Разговор этот состоялся на «даче» Сталина: Иосиф Виссарионович давно уже завел привычку там, в неформальной обстановке, беседовать с отдельными товарищами, способными прояснить для него некоторые важные вопросы. Иногда – как и в этот раз – вопросы были скорее «философского плана», но ответы на них оказывали очень серьезное влияние на экономику страны и вообще на состояние дел в мире. То есть сначала эти ответы это состояние проясняли, а затем уже, когда становилось ясно, что делать дальше, эти действия текущее состояние и меняли, причем чаще всего в пользу СССР.

А вопрос у Иосифа Виссарионовича возник действительно важный: уж как-то очень «предсказано» развивались боевые действия между Францией и Германией, и развивались они совершенно не так, как предсказывали советские военачальники – но в полном соответствии с «предсказаниями» товарища Синицкой – и Иосифу Виссарионовичу было очень важно понять, чем же отличается анализ Генштаба (то есть военных профессионалов) от «любительского» анализа молодой женщины, в военных делах разбирающейся довольно слабо.

– Слава, ты не первый, кто произносит эту фразу, но сейчас я хочу понять, в чем именно она права.

– По крайней мере в том, что она называет затраты на оборонные проекты исчисляемыми в ненастоящих деньгах. Термин, конечно, у нее какой-то… детский, но суть она уловила верно. Уж насчет денег и о том, как их получить, она все очень хорошо понимает.

– А мне ты можешь нормальными терминами объяснить? И, главное, почему эти, как она говорит, ненастоящие деньги сейчас помогают немцам громить французов? Ведь немцы Францией точно не ограничатся, и нам нужно им противопоставить что-то гораздо более могучее.

– Так много вопросов и так мало ответов… точнее, ответ всего один, просто не самый короткий. Гитлер у себя создал великолепную финансовую систему, позволяющую обеспечить очень быстрый рост промышленности, и воспользовался ее преимуществами максимально эффективно: двухконтурная система денежного обращения привела к тому, что в развитие промышленности пошло более двух третей общего объема финансирования экономики.

– Это примерно как у нас, так?

– Разве что очень примерно: у нас на промышленность уходит уже больше восьмидесяти процентов.
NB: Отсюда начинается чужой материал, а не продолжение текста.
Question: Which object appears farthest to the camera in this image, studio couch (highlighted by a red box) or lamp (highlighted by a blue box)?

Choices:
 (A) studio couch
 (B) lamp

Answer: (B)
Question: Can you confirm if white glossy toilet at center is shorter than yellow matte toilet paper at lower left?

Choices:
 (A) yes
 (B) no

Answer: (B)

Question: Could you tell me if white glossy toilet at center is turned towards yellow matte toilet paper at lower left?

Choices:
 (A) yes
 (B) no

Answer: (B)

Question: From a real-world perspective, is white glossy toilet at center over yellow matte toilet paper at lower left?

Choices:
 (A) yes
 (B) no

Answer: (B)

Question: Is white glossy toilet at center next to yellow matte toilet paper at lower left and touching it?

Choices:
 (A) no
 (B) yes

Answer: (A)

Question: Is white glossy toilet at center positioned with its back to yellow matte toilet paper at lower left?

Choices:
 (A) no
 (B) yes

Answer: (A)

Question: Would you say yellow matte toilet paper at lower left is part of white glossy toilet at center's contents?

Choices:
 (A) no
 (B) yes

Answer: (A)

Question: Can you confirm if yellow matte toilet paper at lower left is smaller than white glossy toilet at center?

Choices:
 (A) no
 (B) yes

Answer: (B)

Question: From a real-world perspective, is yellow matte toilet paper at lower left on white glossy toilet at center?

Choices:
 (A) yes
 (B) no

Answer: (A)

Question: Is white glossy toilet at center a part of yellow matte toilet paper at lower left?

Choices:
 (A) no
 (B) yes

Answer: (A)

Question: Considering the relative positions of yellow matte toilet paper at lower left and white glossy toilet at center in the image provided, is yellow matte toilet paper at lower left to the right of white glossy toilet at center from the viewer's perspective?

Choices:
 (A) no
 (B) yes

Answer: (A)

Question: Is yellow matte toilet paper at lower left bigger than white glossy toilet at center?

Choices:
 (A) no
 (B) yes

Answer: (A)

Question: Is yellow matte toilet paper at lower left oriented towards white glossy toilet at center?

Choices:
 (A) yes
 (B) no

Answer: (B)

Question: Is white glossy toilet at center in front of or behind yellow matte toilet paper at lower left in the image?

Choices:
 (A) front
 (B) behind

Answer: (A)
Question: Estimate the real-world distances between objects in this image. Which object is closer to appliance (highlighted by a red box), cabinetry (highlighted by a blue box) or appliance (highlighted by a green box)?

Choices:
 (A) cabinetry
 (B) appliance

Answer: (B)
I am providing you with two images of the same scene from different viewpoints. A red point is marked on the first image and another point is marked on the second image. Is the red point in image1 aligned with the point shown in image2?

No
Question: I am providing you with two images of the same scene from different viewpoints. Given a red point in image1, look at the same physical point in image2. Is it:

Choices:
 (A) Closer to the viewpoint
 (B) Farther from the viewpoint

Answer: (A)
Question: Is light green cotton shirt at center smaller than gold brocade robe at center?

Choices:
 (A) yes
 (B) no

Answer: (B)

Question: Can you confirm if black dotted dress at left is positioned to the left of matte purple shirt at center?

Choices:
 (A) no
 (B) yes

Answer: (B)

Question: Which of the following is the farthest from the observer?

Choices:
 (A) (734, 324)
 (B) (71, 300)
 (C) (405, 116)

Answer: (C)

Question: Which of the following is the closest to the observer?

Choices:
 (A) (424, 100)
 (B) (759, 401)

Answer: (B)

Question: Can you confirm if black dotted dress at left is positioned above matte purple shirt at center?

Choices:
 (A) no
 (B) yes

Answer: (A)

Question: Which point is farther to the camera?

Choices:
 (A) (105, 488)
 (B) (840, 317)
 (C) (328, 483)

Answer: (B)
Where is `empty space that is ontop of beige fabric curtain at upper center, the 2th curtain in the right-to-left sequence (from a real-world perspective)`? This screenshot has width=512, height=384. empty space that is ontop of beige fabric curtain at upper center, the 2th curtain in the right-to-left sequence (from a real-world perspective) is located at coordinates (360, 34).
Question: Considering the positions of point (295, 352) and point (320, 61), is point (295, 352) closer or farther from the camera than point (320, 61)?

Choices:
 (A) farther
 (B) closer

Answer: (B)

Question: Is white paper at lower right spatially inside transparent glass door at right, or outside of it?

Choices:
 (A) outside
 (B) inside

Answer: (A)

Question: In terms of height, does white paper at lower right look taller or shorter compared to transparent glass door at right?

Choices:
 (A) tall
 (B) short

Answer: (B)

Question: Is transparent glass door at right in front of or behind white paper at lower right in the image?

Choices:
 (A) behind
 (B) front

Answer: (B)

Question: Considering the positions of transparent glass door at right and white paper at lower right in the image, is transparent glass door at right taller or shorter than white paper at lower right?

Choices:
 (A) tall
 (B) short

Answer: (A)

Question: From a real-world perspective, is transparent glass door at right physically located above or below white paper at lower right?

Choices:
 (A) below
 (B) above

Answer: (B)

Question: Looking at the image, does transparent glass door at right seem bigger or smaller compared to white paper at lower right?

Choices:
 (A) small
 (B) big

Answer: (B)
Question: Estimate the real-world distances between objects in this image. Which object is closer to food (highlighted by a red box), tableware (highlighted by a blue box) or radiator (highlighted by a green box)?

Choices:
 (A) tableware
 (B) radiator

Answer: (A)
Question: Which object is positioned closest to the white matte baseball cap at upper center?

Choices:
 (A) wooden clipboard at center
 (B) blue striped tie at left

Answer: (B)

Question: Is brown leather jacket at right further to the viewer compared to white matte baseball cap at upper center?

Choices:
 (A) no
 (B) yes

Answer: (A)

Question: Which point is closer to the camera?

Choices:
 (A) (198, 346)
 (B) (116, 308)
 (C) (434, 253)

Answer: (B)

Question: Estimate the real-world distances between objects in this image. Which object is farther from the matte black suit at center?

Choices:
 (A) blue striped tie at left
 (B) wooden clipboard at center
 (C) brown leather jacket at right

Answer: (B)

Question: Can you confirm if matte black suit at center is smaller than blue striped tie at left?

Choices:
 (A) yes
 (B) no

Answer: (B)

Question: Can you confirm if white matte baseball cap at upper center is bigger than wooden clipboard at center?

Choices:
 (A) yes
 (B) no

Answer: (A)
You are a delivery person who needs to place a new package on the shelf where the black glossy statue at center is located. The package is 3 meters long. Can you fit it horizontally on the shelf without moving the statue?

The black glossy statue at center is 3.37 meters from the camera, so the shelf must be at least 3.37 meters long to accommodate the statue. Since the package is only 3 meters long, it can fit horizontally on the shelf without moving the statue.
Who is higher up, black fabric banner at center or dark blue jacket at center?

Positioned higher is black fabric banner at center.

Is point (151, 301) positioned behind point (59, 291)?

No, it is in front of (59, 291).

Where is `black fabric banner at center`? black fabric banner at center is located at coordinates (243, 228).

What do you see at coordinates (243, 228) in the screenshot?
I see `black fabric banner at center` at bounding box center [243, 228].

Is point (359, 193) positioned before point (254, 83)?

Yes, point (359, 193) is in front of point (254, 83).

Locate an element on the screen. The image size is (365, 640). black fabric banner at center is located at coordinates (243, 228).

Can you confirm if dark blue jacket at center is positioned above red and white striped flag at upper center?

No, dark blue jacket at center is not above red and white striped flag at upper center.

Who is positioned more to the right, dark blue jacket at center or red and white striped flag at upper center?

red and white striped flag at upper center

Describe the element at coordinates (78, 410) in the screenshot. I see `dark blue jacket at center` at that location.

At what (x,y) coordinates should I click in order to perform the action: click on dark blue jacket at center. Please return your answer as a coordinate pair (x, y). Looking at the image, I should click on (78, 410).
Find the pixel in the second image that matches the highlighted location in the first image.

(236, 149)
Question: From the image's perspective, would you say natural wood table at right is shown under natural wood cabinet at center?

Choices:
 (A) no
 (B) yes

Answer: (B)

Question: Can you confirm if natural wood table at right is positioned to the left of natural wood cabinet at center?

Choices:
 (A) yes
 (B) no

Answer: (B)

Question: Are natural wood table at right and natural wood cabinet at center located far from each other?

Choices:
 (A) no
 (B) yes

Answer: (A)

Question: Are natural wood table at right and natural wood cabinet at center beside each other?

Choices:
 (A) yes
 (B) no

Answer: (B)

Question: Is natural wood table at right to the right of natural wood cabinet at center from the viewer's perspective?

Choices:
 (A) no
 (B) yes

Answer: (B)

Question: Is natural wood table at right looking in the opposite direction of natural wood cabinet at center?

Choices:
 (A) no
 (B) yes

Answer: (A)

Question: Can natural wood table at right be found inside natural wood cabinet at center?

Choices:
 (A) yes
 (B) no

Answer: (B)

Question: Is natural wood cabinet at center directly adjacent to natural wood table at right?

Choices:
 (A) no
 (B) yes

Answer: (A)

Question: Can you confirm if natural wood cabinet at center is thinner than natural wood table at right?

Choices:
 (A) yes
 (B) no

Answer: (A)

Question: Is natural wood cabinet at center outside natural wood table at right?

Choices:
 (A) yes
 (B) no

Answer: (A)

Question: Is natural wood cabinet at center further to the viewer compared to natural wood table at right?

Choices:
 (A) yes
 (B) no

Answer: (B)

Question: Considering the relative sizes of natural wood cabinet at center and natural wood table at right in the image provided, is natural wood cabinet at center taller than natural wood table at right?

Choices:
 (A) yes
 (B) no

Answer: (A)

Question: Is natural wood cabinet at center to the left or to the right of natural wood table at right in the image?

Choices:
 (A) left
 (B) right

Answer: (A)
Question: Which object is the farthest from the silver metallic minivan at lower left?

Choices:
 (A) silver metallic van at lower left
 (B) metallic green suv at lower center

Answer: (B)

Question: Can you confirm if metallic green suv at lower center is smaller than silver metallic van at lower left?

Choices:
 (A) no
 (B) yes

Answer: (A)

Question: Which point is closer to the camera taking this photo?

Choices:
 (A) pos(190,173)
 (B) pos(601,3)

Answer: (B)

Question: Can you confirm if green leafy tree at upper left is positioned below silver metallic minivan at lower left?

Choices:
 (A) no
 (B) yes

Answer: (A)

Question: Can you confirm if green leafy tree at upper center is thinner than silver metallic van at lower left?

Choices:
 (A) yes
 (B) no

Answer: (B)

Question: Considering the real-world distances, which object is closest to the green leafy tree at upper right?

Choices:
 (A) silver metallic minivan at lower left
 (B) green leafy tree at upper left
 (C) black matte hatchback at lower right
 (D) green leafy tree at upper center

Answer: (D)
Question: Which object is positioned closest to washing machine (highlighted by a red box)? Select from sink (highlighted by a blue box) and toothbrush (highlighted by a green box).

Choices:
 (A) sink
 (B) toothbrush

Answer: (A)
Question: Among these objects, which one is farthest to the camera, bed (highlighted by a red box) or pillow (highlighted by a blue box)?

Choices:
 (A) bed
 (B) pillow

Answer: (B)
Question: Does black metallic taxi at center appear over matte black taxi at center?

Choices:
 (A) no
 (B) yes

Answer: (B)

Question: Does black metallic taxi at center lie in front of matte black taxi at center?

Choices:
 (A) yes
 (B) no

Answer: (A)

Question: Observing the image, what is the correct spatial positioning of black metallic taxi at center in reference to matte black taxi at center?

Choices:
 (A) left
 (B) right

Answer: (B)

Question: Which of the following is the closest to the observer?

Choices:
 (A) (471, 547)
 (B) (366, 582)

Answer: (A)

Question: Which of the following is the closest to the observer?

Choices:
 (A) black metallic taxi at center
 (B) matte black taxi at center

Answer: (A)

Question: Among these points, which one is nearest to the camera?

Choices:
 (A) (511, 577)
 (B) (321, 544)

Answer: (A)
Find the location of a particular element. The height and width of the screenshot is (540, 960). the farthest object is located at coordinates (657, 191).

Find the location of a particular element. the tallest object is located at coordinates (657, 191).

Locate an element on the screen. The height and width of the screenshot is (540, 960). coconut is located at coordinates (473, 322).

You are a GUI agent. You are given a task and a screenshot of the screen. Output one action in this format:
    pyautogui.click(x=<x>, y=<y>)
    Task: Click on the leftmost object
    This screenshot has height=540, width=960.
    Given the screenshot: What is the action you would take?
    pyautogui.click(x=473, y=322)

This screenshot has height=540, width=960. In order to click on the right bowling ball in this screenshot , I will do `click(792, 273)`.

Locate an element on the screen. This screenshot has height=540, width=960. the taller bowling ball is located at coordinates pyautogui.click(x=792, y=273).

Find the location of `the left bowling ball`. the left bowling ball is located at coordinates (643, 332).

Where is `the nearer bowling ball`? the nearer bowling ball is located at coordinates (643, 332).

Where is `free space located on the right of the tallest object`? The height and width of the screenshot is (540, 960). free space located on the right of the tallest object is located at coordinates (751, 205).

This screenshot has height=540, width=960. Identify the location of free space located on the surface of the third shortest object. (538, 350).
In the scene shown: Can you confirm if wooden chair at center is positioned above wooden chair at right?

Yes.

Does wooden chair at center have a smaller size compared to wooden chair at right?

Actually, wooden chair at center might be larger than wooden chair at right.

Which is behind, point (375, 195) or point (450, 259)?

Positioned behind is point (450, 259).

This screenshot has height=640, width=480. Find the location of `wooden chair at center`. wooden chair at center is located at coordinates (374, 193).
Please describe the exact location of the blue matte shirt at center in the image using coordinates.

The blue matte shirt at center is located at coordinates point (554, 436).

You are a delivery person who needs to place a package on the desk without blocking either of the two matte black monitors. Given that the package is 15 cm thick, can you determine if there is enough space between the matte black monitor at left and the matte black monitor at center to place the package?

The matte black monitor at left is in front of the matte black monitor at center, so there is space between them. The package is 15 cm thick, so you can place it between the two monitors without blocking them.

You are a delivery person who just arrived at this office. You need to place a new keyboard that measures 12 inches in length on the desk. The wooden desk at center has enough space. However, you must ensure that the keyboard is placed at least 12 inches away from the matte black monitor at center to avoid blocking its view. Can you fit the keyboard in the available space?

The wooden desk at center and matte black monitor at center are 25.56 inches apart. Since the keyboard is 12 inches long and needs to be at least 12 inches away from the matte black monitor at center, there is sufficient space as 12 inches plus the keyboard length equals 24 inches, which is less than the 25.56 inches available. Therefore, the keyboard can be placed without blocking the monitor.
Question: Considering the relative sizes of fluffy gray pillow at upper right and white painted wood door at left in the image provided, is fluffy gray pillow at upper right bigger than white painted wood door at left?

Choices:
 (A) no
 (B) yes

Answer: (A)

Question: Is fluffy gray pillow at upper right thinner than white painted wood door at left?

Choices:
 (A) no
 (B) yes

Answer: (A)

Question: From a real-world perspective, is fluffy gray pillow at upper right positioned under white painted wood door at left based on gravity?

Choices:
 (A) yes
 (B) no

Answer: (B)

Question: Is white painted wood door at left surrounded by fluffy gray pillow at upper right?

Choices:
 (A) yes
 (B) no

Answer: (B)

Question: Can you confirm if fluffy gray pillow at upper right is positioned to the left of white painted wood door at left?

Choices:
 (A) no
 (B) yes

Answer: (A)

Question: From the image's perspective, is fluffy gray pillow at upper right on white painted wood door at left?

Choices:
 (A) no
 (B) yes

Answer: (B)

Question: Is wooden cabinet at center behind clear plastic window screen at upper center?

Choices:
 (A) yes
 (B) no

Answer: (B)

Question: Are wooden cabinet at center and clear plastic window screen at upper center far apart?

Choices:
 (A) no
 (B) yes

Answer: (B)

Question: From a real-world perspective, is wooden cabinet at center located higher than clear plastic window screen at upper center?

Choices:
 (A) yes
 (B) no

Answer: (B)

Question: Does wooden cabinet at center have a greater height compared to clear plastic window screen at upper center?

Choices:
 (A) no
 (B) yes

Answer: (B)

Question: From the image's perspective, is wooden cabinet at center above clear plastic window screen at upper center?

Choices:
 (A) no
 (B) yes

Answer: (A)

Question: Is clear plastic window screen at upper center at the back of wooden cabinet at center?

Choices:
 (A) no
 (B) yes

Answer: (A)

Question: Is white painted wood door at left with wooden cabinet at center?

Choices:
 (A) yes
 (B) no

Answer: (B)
Но принципиальная разница не в объеме безналичного контура денежного обращения, а во взаимодействии наличного и безналичного контуров. На начальном этапе разницы вроде как и не видно, поэтому промышленность и у них, и у нас развивалась очень быстро – но уже сейчас у Гитлера проявились первые изначально заложенные в его систему проблемы. Которые решить внутренними методами невозможно в принципе, и он просто вынужден решать их с помощью захватнических войн.

– А что за проблемы? Мы с такими не столкнемся?

– Не должны. У нас оба контура изолированы друг от друга, а Гитлер изначально заложил в систему принцип, позволяющий ему заинтересовать в использовании такой системы частный капитал, которого у нас в принципе нет: он пообещал открыть конвертацию безналичных денег в наличные для частного капитала после того, как какие-то рубежи в экономике будут достигнуты. И теперь ему требуется своим капиталистам откуда-то выдавать уже деньги наличного контура, а он настолько меньше безналичного, что за счет внутренних ресурсов он это проделать не может. А у нас эта проблема в принципе возникнуть не сможет, безналичный контур у нас полностью автономен и конвертация денег просто запрещена по закону. И не потому запрещена, что мы такие коварные и злобные твари, а потому, что такая конвертация просто обрушит всю экономику. Ведь наличный контур учитывает трудозатраты на производство товаров народного потребления и денег в нем ровно столько, сколько в экономике имеется таких товаров. А безналичный учитывает трудозатраты на производство средств производства, которые народу не продаются – и если эти деньги хлынут в потребительский контур, то начнется безудержная инфляция. А так как у нас этого произойти не может, то у нас экономика вообще безинфляционная!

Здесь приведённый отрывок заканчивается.